Funding opportunities for a just energy transition

The deliberations called on the global north to expedite non debt financing, but grants for countries in the global south. There is also need for debt cancellation to enable governments to work on and intensify their energy plans.

THE 12th edition of the annual Zimbabwe Alternative Mining Indaba roared into life on October 16, 2023 under the theme A Just Energy Transition: Unlocking Community Potential and Participation.

Various stakeholders from Parliament, government institutions, academia, civil society organisations, business and various communities converged in Bulawayo to map the way forward on the energy transition agenda without prejudicing communities from areas where transition or green minerals such as lithium are being mined.

The second day of the event was scheduled for various organisations to interrogate various subjects linked to the major theme based on their work’s perspective. To this effect, Action Aid Zimbabwe and Global Platforms Zimbabwe convened a side session titled: Exploring funding opportunities for a feminist, fair, green and just transition which sought a multi-stakeholder interface on the nexus between climate change and a just transition

Some of the challenges in the transition to clean energy is that African countries such as Zimbabwe are already suffering from energy poverty. A transition from fossil energy such as coal to sustainable alternatives such as solar requires a multifaceted approach that puts people at the centre of the narrative.

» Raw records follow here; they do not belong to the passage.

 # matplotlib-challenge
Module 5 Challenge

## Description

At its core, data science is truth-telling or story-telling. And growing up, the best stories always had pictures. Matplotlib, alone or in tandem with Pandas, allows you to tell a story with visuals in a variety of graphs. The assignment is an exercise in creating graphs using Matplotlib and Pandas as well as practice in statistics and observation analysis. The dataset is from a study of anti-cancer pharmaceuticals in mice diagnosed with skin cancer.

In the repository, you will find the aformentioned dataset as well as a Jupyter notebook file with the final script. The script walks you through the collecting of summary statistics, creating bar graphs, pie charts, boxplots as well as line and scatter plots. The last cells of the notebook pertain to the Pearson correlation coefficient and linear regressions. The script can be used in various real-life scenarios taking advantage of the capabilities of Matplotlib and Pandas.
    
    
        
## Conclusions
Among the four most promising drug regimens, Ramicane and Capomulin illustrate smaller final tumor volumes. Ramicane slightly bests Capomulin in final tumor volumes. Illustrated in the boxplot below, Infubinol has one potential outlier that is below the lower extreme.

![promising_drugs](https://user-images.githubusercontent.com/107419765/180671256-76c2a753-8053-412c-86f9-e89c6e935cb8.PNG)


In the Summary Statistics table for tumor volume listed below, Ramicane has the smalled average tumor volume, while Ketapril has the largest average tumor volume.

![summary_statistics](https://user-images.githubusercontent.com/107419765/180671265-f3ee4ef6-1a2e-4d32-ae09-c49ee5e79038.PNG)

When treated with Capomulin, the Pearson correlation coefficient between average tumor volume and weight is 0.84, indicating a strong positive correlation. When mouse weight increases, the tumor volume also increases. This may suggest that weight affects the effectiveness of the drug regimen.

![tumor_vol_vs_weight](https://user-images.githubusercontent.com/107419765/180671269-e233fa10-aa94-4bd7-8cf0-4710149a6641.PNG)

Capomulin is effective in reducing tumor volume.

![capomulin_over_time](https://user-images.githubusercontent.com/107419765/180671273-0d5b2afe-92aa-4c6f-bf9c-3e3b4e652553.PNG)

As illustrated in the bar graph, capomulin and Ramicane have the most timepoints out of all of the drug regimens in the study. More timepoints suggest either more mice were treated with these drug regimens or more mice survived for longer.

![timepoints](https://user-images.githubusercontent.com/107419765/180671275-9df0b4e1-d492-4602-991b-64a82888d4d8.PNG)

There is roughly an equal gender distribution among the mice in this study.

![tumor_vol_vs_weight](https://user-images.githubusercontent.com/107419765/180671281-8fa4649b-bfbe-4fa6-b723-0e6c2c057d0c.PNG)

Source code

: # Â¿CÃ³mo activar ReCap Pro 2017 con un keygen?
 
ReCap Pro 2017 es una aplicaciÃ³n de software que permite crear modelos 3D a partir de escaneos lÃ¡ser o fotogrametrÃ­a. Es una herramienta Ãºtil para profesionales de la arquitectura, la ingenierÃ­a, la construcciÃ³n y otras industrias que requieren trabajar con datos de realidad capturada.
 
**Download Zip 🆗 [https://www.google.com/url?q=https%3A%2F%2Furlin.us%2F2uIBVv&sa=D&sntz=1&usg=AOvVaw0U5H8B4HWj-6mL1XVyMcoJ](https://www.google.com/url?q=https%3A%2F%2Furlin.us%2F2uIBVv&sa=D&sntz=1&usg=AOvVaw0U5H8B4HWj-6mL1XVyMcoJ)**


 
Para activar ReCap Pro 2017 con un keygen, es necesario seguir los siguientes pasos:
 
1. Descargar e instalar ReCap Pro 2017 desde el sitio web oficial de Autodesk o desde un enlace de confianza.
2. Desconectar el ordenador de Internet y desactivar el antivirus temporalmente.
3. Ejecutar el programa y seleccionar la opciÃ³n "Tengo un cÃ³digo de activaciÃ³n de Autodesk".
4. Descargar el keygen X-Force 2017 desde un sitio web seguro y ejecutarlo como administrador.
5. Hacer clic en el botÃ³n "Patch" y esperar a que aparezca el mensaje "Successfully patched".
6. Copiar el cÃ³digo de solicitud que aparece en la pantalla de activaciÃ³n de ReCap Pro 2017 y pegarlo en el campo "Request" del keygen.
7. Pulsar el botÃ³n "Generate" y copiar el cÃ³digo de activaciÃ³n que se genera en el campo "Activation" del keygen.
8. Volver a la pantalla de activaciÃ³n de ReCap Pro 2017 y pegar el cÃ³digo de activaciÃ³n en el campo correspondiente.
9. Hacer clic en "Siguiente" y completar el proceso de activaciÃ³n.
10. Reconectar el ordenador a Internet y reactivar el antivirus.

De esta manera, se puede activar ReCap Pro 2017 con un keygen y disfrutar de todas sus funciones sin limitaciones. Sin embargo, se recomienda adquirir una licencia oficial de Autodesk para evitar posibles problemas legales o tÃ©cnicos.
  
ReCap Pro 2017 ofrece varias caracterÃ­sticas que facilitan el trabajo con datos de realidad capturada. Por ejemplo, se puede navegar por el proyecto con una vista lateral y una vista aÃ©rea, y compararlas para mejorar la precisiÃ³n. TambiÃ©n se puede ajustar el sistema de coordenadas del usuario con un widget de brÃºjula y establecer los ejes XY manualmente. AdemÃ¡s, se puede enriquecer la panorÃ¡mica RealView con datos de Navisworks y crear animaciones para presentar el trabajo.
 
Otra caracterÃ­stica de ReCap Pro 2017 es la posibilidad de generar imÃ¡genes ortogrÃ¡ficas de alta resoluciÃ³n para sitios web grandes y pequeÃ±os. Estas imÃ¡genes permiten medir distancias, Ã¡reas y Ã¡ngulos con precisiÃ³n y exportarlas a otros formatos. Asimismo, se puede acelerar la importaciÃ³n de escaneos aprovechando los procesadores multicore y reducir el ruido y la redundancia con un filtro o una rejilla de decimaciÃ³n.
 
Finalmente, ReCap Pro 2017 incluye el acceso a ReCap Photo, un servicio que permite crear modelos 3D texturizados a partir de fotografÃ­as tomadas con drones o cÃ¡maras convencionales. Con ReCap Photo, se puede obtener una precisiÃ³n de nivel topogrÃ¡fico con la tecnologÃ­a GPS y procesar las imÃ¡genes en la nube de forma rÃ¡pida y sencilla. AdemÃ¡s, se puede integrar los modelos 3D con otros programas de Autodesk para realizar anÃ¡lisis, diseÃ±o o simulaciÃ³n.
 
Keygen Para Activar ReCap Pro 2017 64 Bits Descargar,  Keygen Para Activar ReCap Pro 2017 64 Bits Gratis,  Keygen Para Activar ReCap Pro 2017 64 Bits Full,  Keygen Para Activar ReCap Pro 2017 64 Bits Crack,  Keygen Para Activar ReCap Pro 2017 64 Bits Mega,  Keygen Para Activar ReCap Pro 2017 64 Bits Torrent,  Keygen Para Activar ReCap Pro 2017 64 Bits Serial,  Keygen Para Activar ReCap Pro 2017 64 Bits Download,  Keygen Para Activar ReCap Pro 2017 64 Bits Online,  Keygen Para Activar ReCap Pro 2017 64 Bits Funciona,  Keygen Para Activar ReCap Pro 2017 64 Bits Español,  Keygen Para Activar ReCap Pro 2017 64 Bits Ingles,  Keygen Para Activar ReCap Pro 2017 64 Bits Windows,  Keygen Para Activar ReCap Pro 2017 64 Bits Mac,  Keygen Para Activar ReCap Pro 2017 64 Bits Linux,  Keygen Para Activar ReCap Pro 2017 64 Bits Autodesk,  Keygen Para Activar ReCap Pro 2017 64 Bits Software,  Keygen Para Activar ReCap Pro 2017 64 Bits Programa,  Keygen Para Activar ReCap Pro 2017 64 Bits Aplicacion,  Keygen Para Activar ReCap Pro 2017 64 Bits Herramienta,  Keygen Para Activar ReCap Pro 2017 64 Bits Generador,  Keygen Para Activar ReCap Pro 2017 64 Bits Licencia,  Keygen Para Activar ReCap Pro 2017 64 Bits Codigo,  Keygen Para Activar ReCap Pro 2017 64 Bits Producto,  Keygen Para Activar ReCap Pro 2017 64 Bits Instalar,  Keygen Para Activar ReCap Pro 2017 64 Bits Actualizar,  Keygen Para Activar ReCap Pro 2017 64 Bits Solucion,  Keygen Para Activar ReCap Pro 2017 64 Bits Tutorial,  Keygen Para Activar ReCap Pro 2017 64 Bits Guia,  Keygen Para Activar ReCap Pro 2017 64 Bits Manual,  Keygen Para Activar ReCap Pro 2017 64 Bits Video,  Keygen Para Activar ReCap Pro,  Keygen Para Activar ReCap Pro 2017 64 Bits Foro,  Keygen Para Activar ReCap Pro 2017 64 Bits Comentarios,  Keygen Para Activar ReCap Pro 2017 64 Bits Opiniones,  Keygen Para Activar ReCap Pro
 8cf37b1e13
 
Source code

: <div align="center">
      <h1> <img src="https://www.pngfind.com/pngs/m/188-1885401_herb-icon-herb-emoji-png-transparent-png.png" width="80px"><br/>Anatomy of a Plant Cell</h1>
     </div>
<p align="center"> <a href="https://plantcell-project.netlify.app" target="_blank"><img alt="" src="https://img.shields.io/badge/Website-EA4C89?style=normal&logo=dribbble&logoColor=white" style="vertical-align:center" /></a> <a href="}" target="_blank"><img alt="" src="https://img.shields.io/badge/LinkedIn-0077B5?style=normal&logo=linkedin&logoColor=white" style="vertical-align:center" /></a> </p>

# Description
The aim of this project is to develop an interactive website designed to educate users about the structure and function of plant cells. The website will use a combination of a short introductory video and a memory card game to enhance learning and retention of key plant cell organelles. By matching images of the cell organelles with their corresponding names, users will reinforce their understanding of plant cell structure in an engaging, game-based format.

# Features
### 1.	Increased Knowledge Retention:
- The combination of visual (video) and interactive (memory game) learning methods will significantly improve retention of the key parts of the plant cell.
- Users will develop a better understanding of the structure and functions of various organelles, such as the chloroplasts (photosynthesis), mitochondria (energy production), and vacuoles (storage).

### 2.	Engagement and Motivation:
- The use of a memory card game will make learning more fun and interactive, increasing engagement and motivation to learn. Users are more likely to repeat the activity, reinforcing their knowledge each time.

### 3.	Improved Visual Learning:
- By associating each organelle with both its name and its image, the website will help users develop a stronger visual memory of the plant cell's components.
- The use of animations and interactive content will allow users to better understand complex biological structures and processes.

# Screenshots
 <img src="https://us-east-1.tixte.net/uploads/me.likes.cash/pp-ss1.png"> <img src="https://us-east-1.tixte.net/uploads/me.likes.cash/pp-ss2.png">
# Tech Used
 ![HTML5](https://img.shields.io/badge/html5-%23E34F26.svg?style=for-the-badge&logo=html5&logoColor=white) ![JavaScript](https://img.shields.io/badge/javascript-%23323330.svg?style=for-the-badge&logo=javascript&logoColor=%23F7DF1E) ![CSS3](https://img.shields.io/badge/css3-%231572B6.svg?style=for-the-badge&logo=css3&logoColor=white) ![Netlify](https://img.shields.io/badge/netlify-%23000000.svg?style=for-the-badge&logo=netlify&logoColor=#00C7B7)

African countries such as Zimbabwe depend on fossil fuels and need to take a calculated approach to ensure that a just transition is achieved.

The climate crisis has had a negative impact on food systems for communal farmers. Inconsistent weather patterns have led to drought, biodiversity loss and loss of seed viability in areas such as Nyazura and Rusape which were represented at the side session and gave testimony of this experience.

The dry spells also threaten livestock and increases competition for resources. Mining community members bemoaned the environmental, social, economic and cultural impacts that mining has in communities. While resources are being extracted on a daily basis there is little to show for community development and beneficiation. The situation has a ripple effect and translates to broader socio-economic challenges.

The situation is, however, more harrowing for women who face the binary effects of the climate crisis. Where there are climate emergencies, food insecurity worsens and it is women and lactating mothers who bear the brunt.

Currently, countries and multinational companies are already in the rush for transition minerals such as lithium, copper, cobalt and nickel. This new scramble for Africa can negatively affect the transition by fuelling inequality, human rights abuses and ecological damage, particularly in host communities where unsustainable mining practices are currently taking place.

Locally, the just transition is under threat from Zimbabwe’s public and publicly-guaranteed debt which is pegged at over US$18 billion. The situation presents a challenge of a widening public finance gap and perpetuates the debt cycle leaving limited resources to finance the much-needed transition.

Speaking at the event, ActionAid Zimbabwe country director Joy Mabenge revealed that a global research done by his organisation indicated that the private sector is one of the biggest contributors to the climate emergency as it channels funds to non-renewable energy production and industrial agriculture.

He lamented that leaving the energy transition in the hands of the private sector may derail the transition and threatens the “just” element of the transition as the sector is profit-oriented. The private sector’s orientation to profit places high risk on green alternatives such as agro-ecology and renewable energy, making it a very expensive form of financing for the much-needed alternatives.

The deliberations called on the global north to expedite non debt financing, but grants for countries in the global south. There is also need for debt cancellation to enable governments to work on and intensify their energy plans.

Meanwhile, the government must strengthen policies and laws to enable transparency and accountability in climate financing and ensure funding for agro-ecology and renewable energy is specific. The private sector remains an important stakeholder in the transition and it must proffer false solutions and focus on sustainable models.

Roselilly Ushewokunze is the coordinator for Food Justice Network Zimbabwe, and Darlington Chidarara is project officer at Women’s Rights and Economic Justice Unit at Action Aid Zimbabwe.